デルタシグマ型A-D変換器の最大の利点は、高精度と広ダイナミックレンジを得られる点である。音響分野では、微小レベルから大音量まで忠実に取り込み、繊細な音質を再現することが可能となる。また、計測器や医療機器などでは微小電圧や電流を高精度で測定できるため、解析の信頼性を高めることにも寄与する。さらに、低ビット量子化を前提とする構成は実装の自由度を高め、最終的にはデジタルドメインでの演算処理に置き換えられる部分が大きいことから、回路設計の柔軟性や拡張性にも優れているといえる。

応用分野

デルタシグマ型A-D変換器は、Hi-Fiオーディオ機器や録音スタジオ用のADC(Audio Digital Converter)として広く普及しており、CDDVDのマスタリング工程、楽器のエフェクターなどでも活躍している。また計測分野では、高精度な温度測定や歪み測定、振動測定などに利用される。
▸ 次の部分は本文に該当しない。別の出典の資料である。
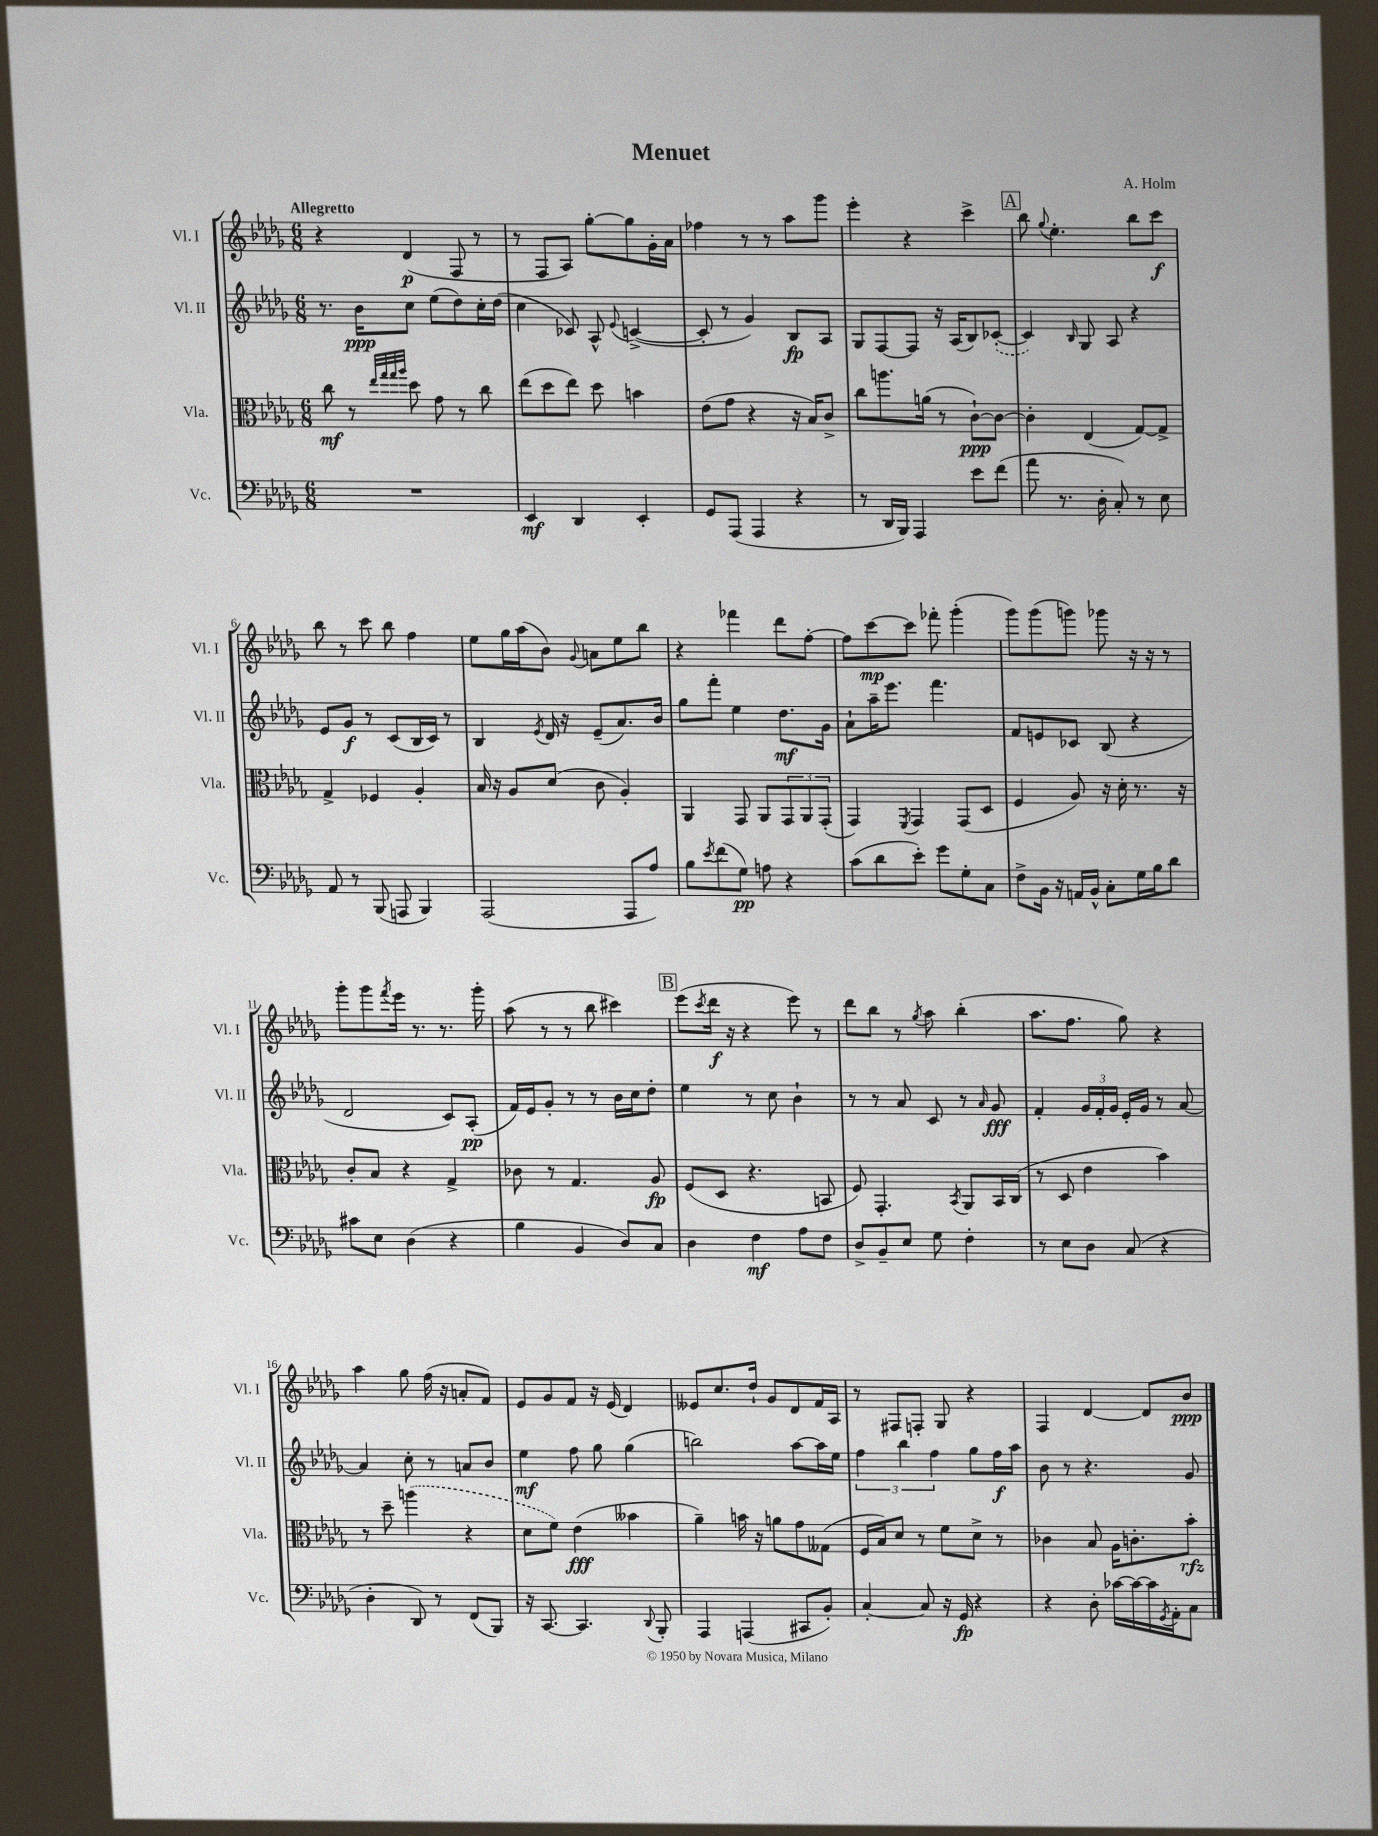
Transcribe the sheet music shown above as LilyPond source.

\header { title = "Menuet" composer = "A. Holm" }
<<
\new StaffGroup <<
\new Staff = "s0" \with { instrumentName = "Vl. I" shortInstrumentName = "Vl. I" } {
    \clef treble \key des \major \numericTimeSignature \time 6/8 \tempo "Allegretto"
    r4 des'4\p( f8 r8 |
    r8 f8 aes8) ges''8~-. ges''8 ges'16-. aes'16 |
    fes''4 r8 r8 aes''8 ges'''8 |
    ees'''4-. r4 c'''4-> |
    \mark \markup { \box "A" } bes''8 \appoggiatura { ges''8 } ees''4.-. bes''8 c'''8\f |
    bes''8 r8 c'''8 bes''8 f''4 |
    ees''8 ges''16 aes''16( bes'8) \appoggiatura { ges'8 } a'8 ees''8 bes''8 |
    r4 fes'''4 des'''8 f''8~-. |
    f''8 c'''8~\mp c'''8 fes'''8-. ges'''4-.( |
    ges'''8) ges'''8( g'''8) ges'''8 r16 r16 r8 |
    ges'''8-. ges'''8 \acciaccatura { f'''8 } ees'''16 r8. r8. ges'''16-. |
    aes''8( r8 r8 bes''8 cis'''4) |
    \mark \markup { \box "B" } ees'''8( \acciaccatura { c'''8 } des'''16\f r16 r4 ees'''8) r8 |
    des'''8 bes''8 r8 \acciaccatura { ges''8 } aes''8 bes''4-.( |
    aes''8. f''8. ges''8) r4 |
    aes''4 ges''8 f''16( r16 a'8-. f'8) |
    ees'8 ges'8 f'8 r16 ees'16( des'4) |
    eeses'8 c''8. des''16-! ges'8 des'8 f'16 aes16 |
    r8 fis8 f8-. ges8 r4 |
    f4 des'4~ des'8 bes'8\ppp \bar "|." |
}
\new Staff = "s1" \with { instrumentName = "Vl. II" shortInstrumentName = "Vl. II" } {
    \clef treble \key des \major \numericTimeSignature \time 6/8
    r8. bes'16\ppp c''8 ees''8( des''8) c''16-. des''16( |
    c''4 ces'8) aes8-^ \appoggiatura { ees'8 } c'4~->( |
    c'8-. r8 ges'4) bes8\fp aes8 |
    ges8 f8~ f8 r16 aes16( bes8) \once \slurDashed ces'8~-.( |
    \mark \markup { \box "A" } ces'4) \grace { bes16 } ges8 aes8 r4 |
    ees'8 ges'8\f r8 c'8( bes16 c'16) r8 |
    bes4 \acciaccatura { ees'8 } des'16 r16 ees'8--( aes'8.) bes'16 |
    ges''8 f'''8-. ees''4 des''8.\mf ges'16 |
    aes'8-! aes''16-- ees'''8. f'''4. |
    f'8 e'8 ces'8 bes8( r4 |
    des'2 c'8) aes8-.\pp( |
    f'16) ees'16 ges'8-. r8 r8 bes'16 c''16 des''8-. |
    \mark \markup { \box "B" } ees''4 r8 c''8 bes'4-! |
    r8 r8 aes'8 c'8 r8 \grace { aes'16 } ges'8\fff |
    f'4-. \tuplet 3/2 { ges'16 f'16-. ges'16 } ees'16-. ges'16 r8 aes'8~ |
    aes'4 c''8-. r8 a'8 bes'8 |
    ees''4\mf f''8 ges''8 ges''4( |
    b''2) aes''8~ aes''16 ees''16 |
    \tuplet 3/2 { f''4 bes''4 f''4 } ges''8 f''16\f aes''16 |
    bes'8 r8 r4. ges'8 \bar "|." |
}
\new Staff = "s2" \with { instrumentName = "Vla." shortInstrumentName = "Vla." } {
    \clef alto \key des \major \numericTimeSignature \time 6/8
    c''8\mf r8 \grace { ees''32 ges''32 ges''32 aes''32 } des''8 ges'8 r8 c''8 |
    ees''8( des''8 ees''8) des''8 b'4 |
    ees'8( ges'8 r4 r16 bes16) c'8-> |
    c''8 a''8. a'16( r8 c'8~-!\ppp) c'8~ |
    \mark \markup { \box "A" } c'4-. ees4( ges8~) ges8-> |
    ges4-> fes4 aes4-. |
    bes16 r16 aes8 des'8( c'8 aes4-.) |
    aes,4 ges,8 aes,8 \tuplet 3/2 { ges,8 aes,8 ges,8-.( } |
    ges,4) \acciaccatura { f,8 } ges,4 ges,8( des8 |
    f4 aes8) r16 des'16-. r8. r16 |
    c'8-. bes8 r4 ges4-> |
    ces'8 r8 ges4. aes8\fp |
    \mark \markup { \box "B" } f8( des8 r4. b,8 |
    f8) ges,4.-. \acciaccatura { bes,8 } aes,8 bes,16 c16( |
    r8 des8 ees'4 bes'4) |
    r8 des''8-- \once \slurDashed a''4( r4 |
    des'8 f'8) ees'4\fff( beses'4 |
    aes'4--) b'16 r16 a'8 ges'8 geses8( |
    f16 bes16) des'8 r8 f'8 des'8-> r8 |
    ces'4 bes8 aes16 c'8.-. bes'8-.\rfz \bar "|." |
}
\new Staff = "s3" \with { instrumentName = "Vc." shortInstrumentName = "Vc." } {
    \clef bass \key des \major \numericTimeSignature \time 6/8
    R2. |
    ees,4\mf des,4 ees,4-. |
    ges,8 aes,,8( aes,,4 r4 |
    r8 des,16 bes,,16) aes,,4 ees'8 f'8( |
    \mark \markup { \box "A" } aes'8 r8. des16-. c8-.) r8 ees8 |
    aes,8 r8 bes,,8( a,,8 bes,,4) |
    aes,,2( aes,,8 aes8) |
    bes8 \acciaccatura { ees'8 } f'8( ges8\pp) a8 r4 |
    c'8( des'8 ees'8-.) ges'8 ges8-. c8 |
    f8-> bes,16 r16 a,16 bes,16-^ c8-. ges16 bes16 des'8 |
    cis'8 ees8 des4( r4 |
    bes4 bes,4 des8) c8 |
    \mark \markup { \box "B" } des4 f4\mf aes8 f8 |
    des8-> bes,8-- ees8 ges8 f4-. |
    r8 ees8 des8 c8( r4 |
    des4-. des,8) r8 f,8( bes,,8) |
    r16 c,8.~ c,4. \appoggiatura { des,8 } bes,,8-. |
    aes,,4 a,,4( cis,8 bes,8-.) |
    c4~-. c8 r16 ges,16\fp r4 |
    r4 des8-. ces'16~ ces'16~ ces'16 \acciaccatura { ges,8 } aes,16-. c8 \bar "|." |
}
>>
>>
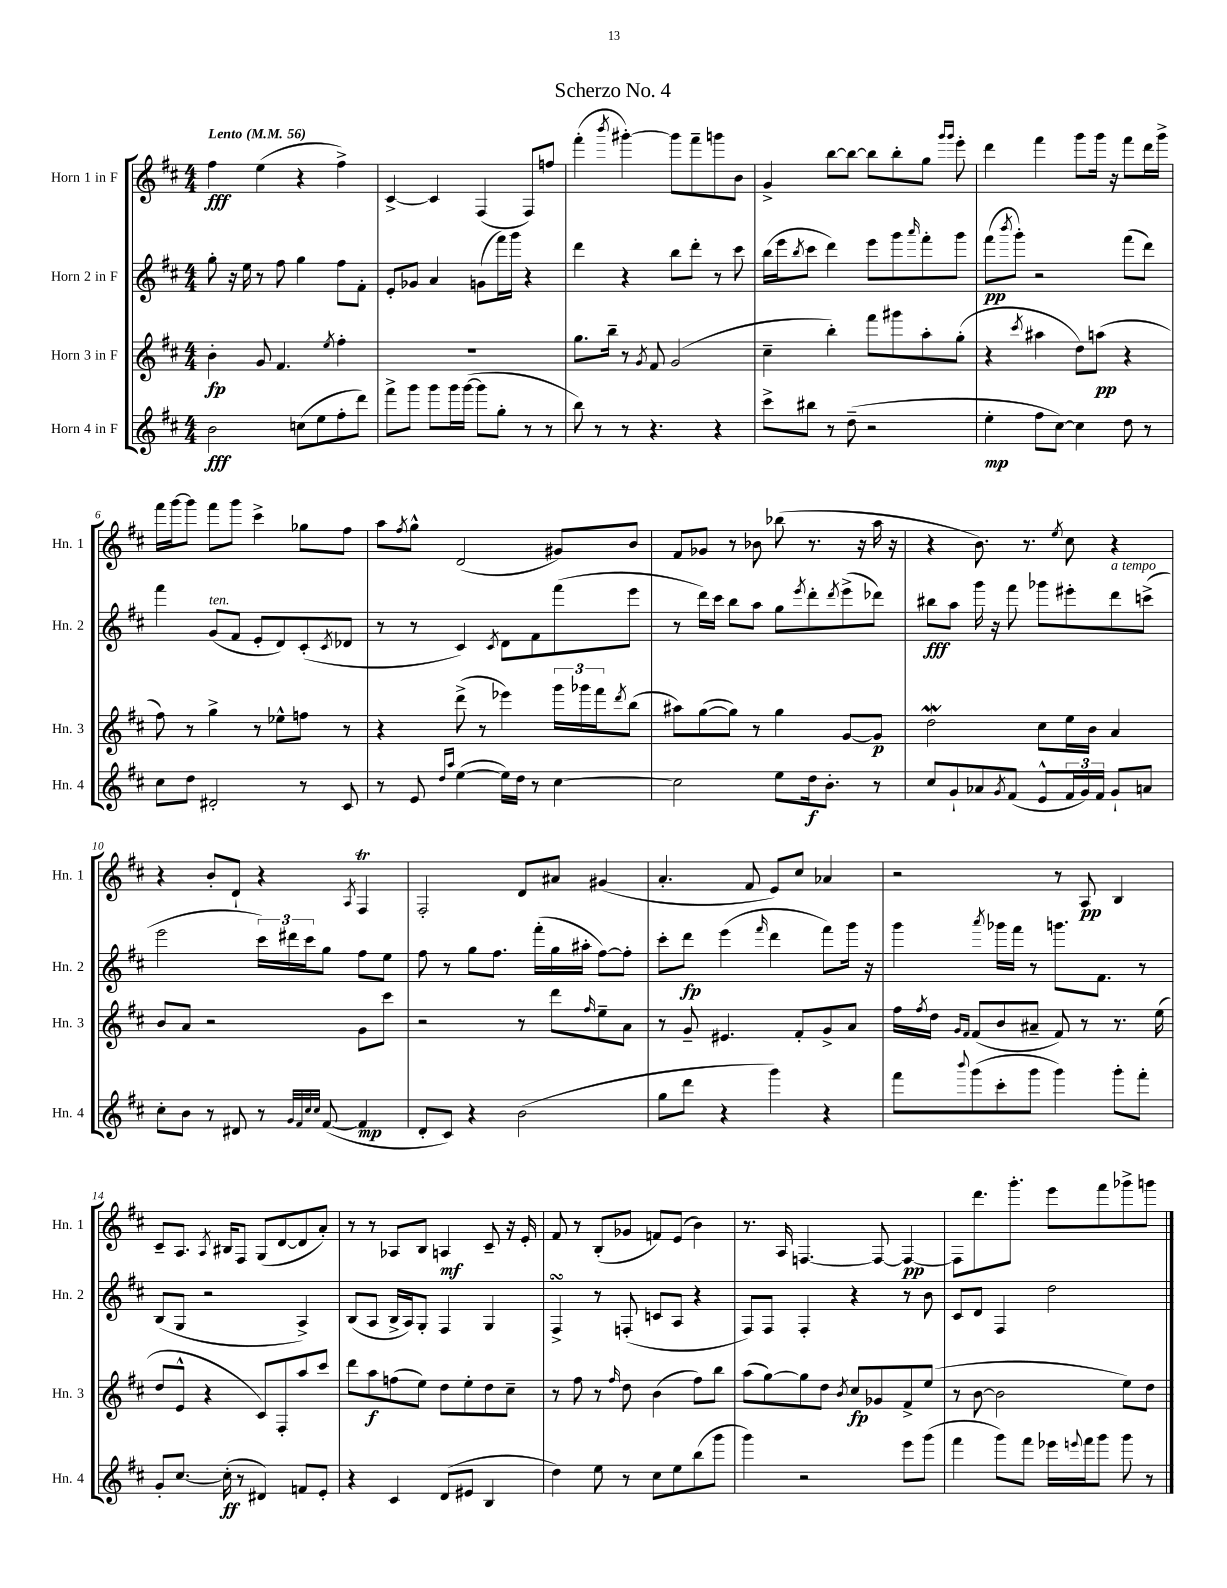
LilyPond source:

\header { title = "Scherzo No. 4" }
<<
\new StaffGroup <<
\new Staff = "s0" \with { instrumentName = "Horn 1 in F" shortInstrumentName = "Hn. 1" } {
    \clef treble \key d \major \numericTimeSignature \time 4/4 \tempo "Lento" 4 = 56
    fis''4\fff e''4( r4 fis''4->) |
    cis'4~-> cis'4 fis4( fis8) f''8 |
    fis'''4-.( \acciaccatura { b'''8 } gis'''4~-.) gis'''8 fis'''8-- g'''8 b'8 |
    g'4-> b''8~ b''8~ b''8 b''8-. g''8 \grace { g'''16 g'''16 } e'''8-. |
    d'''4 fis'''4 g'''8 g'''16 r16 fis'''8 d'''16 g'''16-> |
    fis'''16 g'''16~ g'''8 fis'''8 g'''8 cis'''4-> ges''8 fis''8 |
    a''8 \acciaccatura { fis''8 } g''8-^ d'2( gis'8) b'8 |
    fis'8 ges'8 r8 bes'8 bes''8( r8. r16 a''16 r16 |
    r4 b'8.) r8. \acciaccatura { e''8 } cis''8 r4 |
    r4 b'8-. d'8-! r4 \acciaccatura { a8 } fis4\trill |
    fis2-. d'8 ais'8 gis'4( |
    a'4.-. fis'8 e'8) cis''8 aes'4 |
    r2 r8 a8\pp b4 |
    cis'8-- a8. \acciaccatura { a8 } bis16 fis8 g8( d'8~ d'8 a'8-.) |
    r8 r8 aes8 b8 a4\mf cis'8-- r16 e'16-. |
    fis'8 r8 b8-.( ges'8 f'8) e'8( b'4) |
    r8. a16 f4.~ f8~ f4~\pp |
    f8 d'''8. g'''8.-. e'''8 fis'''8 ges'''8-> g'''8 \bar "|." |
}
\new Staff = "s1" \with { instrumentName = "Horn 2 in F" shortInstrumentName = "Hn. 2" } {
    \clef treble \key d \major \numericTimeSignature \time 4/4
    g''8-. r16 e''16 r8 fis''8 g''4 fis''8 fis'8-. |
    e'8-. ges'8 a'4 g'8( fis'''16) g'''16 r4 |
    d'''4 r4 b''8 d'''8-. r8 cis'''8 |
    b''16( e'''16 \acciaccatura { b''8 } cis'''8 d'''4) e'''8 g'''8 \grace { a'''16 } fis'''8-. g'''8 |
    fis'''8\pp( \acciaccatura { b'''8 } g'''8-.) r2 fis'''8( d'''8) |
    fis'''4 g'8^\markup { \italic "ten." }( fis'8 e'8-. d'8) cis'8-.( \acciaccatura { cis'8 } des'8 |
    r8 r8 cis'4) \acciaccatura { cis'8 } d'8 fis'8 fis'''8( e'''8 |
    r8 d'''16) cis'''16 b''8 a''8 g''8 \acciaccatura { e'''8 } d'''8-. \acciaccatura { d'''8 } e'''8->( des'''8) |
    bis''8\fff a''8 g'''16 r16 fis'''8 ges'''8 eis'''8-. d'''8^\markup { \italic "a tempo" } c'''8->( |
    e'''2 \tuplet 3/2 { cis'''16) dis'''16 cis'''16 } g''8 fis''8 e''8 |
    fis''8 r8 g''8 fis''8. fis'''16-.( g''16 ais''16-. fis''8~) fis''8-. |
    cis'''8-. d'''8\fp e'''4( \grace { fis'''16 } d'''4 fis'''8) g'''16 r16 |
    g'''4 \acciaccatura { a'''8 } ges'''16 fis'''16 r8 g'''8. fis'8. r8 |
    b8( g8 r2 a4->) |
    b8( a8 b16-> a16) g8-. fis4 g4 |
    fis4->\turn r8 f8-.( c'8 a8 r4 |
    fis8) fis8 fis4-. r4 r8 b'8 |
    cis'8 d'8 fis4 d''2 \bar "|." |
}
\new Staff = "s2" \with { instrumentName = "Horn 3 in F" shortInstrumentName = "Hn. 3" } {
    \clef treble \key d \major \numericTimeSignature \time 4/4
    b'4-.\fp g'8 fis'4. \acciaccatura { e''8 } fis''4-. |
    R1 |
    g''8. b''16-- r8 \acciaccatura { g'8 } fis'8 g'2( |
    cis''4-- b''4-.) fis'''8 gis'''8 a''8-. g''8-.( |
    r4 \acciaccatura { cis'''8 } ais''4 d''8) a''8\pp( r4 |
    fis''8) r8 g''4-> r8 ees''8-^ f''8 r8 |
    r4 d'''8->( r8 ees'''4) \tuplet 3/2 { g'''16 ges'''16 fis'''16 } \acciaccatura { d'''8 } b''8( |
    ais''8) g''8~( g''8) r8 g''4 g'8~ g'8\p |
    d''2\mordent cis''8 e''16 b'16 a'4 |
    b'8 a'8 r2 g'8 cis'''8 |
    r2 r8 d'''8 \grace { fis''16 } e''8-- a'8 |
    r8 g'8-- eis'4. fis'8-. g'8-> a'8 |
    fis''16 \acciaccatura { fis''8 } d''16 \grace { g'16 fis'16 } fis'8( b'8 ais'8-- fis'8) r8 r8. e''16( |
    d''8 e'8-^ r4 cis'8) fis8-. a''8 cis'''8 |
    d'''8 a''8\f f''8( e''8) d''8 e''8-. d''8 cis''8-- |
    r8 fis''8 r8 \grace { fis''16 } d''8 b'4( fis''8) b''8 |
    a''8( g''8~) g''8 d''8 \acciaccatura { b'8 } cis''8\fp ges'8 fis'8-> e''8( |
    r8 b'8~ b'2 e''8) d''8 \bar "|." |
}
\new Staff = "s3" \with { instrumentName = "Horn 4 in F" shortInstrumentName = "Hn. 4" } {
    \clef treble \key d \major \numericTimeSignature \time 4/4
    b'2\fff c''8( e''8 fis''8-. d'''8) |
    fis'''8-> g'''8 g'''8 g'''16 g'''16~( g'''8 g''8-. r8 r8 |
    b''8) r8 r8 r4. r4 |
    cis'''8-> bis''8 r8 d''8--( r2 |
    e''4-.\mp fis''8 cis''8~) cis''4 d''8 r8 |
    cis''8 d''8 dis'2-. r8 cis'8 |
    r8 e'8 \grace { d''16 a''16 } e''4~( e''16) d''16 r8 cis''4~ |
    cis''2 e''8 d''16\f b'8.-. r8 |
    cis''8 g'8-! aes'8 \acciaccatura { g'8 } fis'8( e'8-^ \tuplet 3/2 { fis'16 g'16) fis'16 } g'8-! a'8 |
    cis''8-. b'8 r8 dis'8 r8 \grace { g'32 fis'32 cis''32 cis''32 } fis'8~( fis'4\mp |
    d'8-. cis'8) r4 b'2( |
    g''8 d'''8 r4 g'''4) r4 |
    fis'''8 \appoggiatura { b'''8 } g'''8( cis'''8-. g'''8 g'''4) g'''8-. fis'''8-. |
    g'8-. cis''8.~ cis''16-.\ff( r8 dis'4) f'8 e'8-. |
    r4 cis'4 d'8( eis'8 b4 |
    d''4) e''8 r8 cis''8 e''8 b''8( g'''8 |
    g'''4) r2 e'''8 g'''8( |
    fis'''4 g'''8) fis'''8 ees'''16 \appoggiatura { e'''8 } fis'''16 g'''8 g'''8 r8 \bar "|." |
}
>>
>>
近年ではIoTデバイスやウェアラブル機器でも高精度かつ低消費電力のアナログフロントエンドが求められ、この方式のメリットが評価されている。高サンプリングを活かして複数チャネルを同時に扱うシステムにも適しており、アプリケーションの幅がますます広がっている。

課題と技術的挑戦

一方で、デルタシグマ型A-D変換器の設計には課題も存在する。高いサンプリング周波数を実現するために、アナログループフィルタやコンパレータなどの周辺回路に高速応答が求められ、消費電力が増大する恐れがある。また、オーバーサンプリングによって処理対象となるデータ量が膨大になるため、デジタルフィルタの演算負荷が大きくなる点にも注意が必要である。さらに、量子化ビット数を極端に下げた場合は、回路のばらつきやノイズ源の抑制が一層重要となり、最適な回路トポロジーと製造プロセスの選択が精度を左右する。これらを総合的にバランスさせることが、デルタシグマ方式の性能を引き出す鍵となる。